INPUT DATA:
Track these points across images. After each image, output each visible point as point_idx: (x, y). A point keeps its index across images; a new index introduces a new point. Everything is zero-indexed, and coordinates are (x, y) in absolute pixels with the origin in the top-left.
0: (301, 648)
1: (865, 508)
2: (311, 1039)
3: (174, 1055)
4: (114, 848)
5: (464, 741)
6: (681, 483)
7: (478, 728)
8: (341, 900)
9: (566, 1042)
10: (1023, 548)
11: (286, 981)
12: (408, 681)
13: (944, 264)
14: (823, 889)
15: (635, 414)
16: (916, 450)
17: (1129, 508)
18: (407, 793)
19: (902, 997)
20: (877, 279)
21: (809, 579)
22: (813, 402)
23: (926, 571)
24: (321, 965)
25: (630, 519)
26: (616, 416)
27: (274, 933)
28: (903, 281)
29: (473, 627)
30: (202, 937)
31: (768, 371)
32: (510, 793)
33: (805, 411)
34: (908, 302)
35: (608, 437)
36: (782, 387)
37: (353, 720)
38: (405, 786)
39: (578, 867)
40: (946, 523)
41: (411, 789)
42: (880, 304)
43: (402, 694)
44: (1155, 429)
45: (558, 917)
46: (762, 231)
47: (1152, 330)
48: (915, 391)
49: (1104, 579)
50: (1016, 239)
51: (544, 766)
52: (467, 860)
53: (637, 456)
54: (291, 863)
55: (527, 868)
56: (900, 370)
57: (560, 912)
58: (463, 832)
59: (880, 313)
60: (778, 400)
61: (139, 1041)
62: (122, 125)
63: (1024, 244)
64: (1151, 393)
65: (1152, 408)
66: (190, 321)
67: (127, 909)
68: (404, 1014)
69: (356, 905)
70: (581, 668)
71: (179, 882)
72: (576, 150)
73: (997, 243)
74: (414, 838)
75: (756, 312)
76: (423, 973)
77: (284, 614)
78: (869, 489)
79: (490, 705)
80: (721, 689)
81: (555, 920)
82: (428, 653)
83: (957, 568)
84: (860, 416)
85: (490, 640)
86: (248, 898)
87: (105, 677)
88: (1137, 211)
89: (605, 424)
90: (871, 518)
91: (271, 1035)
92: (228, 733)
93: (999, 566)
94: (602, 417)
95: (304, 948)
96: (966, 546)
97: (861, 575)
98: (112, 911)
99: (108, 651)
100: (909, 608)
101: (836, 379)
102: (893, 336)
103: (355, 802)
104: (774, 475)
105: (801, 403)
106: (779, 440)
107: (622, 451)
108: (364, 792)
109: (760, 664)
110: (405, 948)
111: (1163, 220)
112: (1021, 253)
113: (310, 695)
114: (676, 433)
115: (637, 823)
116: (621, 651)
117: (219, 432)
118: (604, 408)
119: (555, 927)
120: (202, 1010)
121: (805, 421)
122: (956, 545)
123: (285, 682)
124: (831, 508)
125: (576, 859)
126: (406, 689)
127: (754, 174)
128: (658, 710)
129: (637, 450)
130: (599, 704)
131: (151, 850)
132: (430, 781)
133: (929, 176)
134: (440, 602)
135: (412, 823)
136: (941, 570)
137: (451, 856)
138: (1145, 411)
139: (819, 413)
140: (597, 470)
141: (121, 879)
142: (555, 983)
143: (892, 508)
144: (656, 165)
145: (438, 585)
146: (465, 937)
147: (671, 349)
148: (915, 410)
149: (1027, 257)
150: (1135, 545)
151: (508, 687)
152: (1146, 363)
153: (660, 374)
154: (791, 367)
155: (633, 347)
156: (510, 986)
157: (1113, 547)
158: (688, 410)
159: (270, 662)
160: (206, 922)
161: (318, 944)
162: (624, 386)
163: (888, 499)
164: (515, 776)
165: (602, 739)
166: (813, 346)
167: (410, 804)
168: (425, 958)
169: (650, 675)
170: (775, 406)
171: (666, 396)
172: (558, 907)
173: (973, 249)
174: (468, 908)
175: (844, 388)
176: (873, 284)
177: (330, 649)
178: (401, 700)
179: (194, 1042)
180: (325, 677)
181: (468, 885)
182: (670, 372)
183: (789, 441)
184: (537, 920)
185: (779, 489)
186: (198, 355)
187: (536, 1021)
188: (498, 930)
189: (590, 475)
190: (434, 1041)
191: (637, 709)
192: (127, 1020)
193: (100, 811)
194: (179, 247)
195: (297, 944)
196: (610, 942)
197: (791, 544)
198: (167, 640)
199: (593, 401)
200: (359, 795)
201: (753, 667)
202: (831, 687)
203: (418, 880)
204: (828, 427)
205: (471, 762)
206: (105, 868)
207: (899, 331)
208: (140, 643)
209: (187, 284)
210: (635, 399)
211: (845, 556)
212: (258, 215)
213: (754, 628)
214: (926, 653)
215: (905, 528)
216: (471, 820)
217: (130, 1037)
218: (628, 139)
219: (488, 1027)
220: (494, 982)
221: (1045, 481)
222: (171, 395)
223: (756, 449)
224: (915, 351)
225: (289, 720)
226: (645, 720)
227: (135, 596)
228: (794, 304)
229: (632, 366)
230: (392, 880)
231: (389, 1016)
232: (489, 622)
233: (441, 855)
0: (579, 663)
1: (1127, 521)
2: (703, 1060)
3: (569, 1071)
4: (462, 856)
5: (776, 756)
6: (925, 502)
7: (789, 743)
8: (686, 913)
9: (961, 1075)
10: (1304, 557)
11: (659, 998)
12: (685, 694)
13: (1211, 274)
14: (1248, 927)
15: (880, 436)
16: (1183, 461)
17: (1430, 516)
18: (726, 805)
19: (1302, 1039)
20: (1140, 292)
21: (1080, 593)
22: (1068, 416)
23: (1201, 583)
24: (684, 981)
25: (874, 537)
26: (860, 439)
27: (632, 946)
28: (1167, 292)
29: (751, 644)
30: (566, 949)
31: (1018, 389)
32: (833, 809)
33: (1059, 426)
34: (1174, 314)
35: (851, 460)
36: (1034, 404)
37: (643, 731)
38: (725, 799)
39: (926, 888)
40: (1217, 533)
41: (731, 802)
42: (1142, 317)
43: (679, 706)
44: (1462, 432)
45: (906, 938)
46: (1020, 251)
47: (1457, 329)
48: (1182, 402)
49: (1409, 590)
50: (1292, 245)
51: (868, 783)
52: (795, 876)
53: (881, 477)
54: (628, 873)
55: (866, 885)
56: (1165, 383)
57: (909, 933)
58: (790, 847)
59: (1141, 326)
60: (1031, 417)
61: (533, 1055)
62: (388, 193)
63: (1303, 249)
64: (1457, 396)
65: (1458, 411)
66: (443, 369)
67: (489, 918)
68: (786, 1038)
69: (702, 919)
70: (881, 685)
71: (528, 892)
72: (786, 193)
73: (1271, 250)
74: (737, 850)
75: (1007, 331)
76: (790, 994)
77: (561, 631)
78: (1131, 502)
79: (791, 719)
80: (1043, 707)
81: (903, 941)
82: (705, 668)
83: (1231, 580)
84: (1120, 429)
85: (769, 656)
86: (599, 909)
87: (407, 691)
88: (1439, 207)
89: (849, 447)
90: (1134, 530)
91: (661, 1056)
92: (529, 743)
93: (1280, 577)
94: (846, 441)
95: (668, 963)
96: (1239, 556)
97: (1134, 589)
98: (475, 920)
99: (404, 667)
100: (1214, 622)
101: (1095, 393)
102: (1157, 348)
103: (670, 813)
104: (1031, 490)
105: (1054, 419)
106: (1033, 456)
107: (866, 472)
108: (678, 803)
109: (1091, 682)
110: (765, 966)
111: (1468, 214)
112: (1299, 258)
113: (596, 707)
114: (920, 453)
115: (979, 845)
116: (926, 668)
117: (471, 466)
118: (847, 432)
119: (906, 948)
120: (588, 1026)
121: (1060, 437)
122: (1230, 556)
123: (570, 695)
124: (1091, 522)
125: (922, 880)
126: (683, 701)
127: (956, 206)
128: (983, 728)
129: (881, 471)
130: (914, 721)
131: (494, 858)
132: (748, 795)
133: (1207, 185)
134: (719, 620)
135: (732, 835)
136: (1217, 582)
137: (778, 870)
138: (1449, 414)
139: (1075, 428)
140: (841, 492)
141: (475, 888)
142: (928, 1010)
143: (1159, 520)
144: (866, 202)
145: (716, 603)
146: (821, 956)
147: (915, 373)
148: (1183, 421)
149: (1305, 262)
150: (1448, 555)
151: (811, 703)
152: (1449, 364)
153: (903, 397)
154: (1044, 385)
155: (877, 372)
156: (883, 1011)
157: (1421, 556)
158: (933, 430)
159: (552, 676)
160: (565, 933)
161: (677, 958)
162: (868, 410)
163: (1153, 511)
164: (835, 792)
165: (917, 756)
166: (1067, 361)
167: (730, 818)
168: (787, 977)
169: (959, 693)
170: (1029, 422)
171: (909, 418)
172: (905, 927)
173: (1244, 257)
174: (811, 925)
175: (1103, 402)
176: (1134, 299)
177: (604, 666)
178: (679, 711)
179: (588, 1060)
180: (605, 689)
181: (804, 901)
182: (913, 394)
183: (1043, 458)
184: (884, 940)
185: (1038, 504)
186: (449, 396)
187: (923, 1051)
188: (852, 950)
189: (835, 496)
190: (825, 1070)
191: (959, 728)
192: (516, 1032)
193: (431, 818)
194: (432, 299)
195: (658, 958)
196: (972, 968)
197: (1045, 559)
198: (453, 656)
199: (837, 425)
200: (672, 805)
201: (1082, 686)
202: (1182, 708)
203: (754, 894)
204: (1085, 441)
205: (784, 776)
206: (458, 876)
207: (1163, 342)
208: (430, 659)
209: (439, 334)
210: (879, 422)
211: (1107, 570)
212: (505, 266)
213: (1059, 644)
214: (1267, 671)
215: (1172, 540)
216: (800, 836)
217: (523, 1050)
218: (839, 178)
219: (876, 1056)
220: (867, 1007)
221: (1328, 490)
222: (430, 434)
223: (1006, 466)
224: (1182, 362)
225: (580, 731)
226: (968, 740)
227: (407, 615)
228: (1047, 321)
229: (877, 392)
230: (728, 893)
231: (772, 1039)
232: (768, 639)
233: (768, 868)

ACTION ITEM: Reproduce exactly, and with no other material, the lines between those holding "136: (941, 570)" and "198: (167, 640)", inclusive.

RESPONSE AREA:
136: (941, 570)
137: (451, 856)
138: (1145, 411)
139: (819, 413)
140: (597, 470)
141: (121, 879)
142: (555, 983)
143: (892, 508)
144: (656, 165)
145: (438, 585)
146: (465, 937)
147: (671, 349)
148: (915, 410)
149: (1027, 257)
150: (1135, 545)
151: (508, 687)
152: (1146, 363)
153: (660, 374)
154: (791, 367)
155: (633, 347)
156: (510, 986)
157: (1113, 547)
158: (688, 410)
159: (270, 662)
160: (206, 922)
161: (318, 944)
162: (624, 386)
163: (888, 499)
164: (515, 776)
165: (602, 739)
166: (813, 346)
167: (410, 804)
168: (425, 958)
169: (650, 675)
170: (775, 406)
171: (666, 396)
172: (558, 907)
173: (973, 249)
174: (468, 908)
175: (844, 388)
176: (873, 284)
177: (330, 649)
178: (401, 700)
179: (194, 1042)
180: (325, 677)
181: (468, 885)
182: (670, 372)
183: (789, 441)
184: (537, 920)
185: (779, 489)
186: (198, 355)
187: (536, 1021)
188: (498, 930)
189: (590, 475)
190: (434, 1041)
191: (637, 709)
192: (127, 1020)
193: (100, 811)
194: (179, 247)
195: (297, 944)
196: (610, 942)
197: (791, 544)
198: (167, 640)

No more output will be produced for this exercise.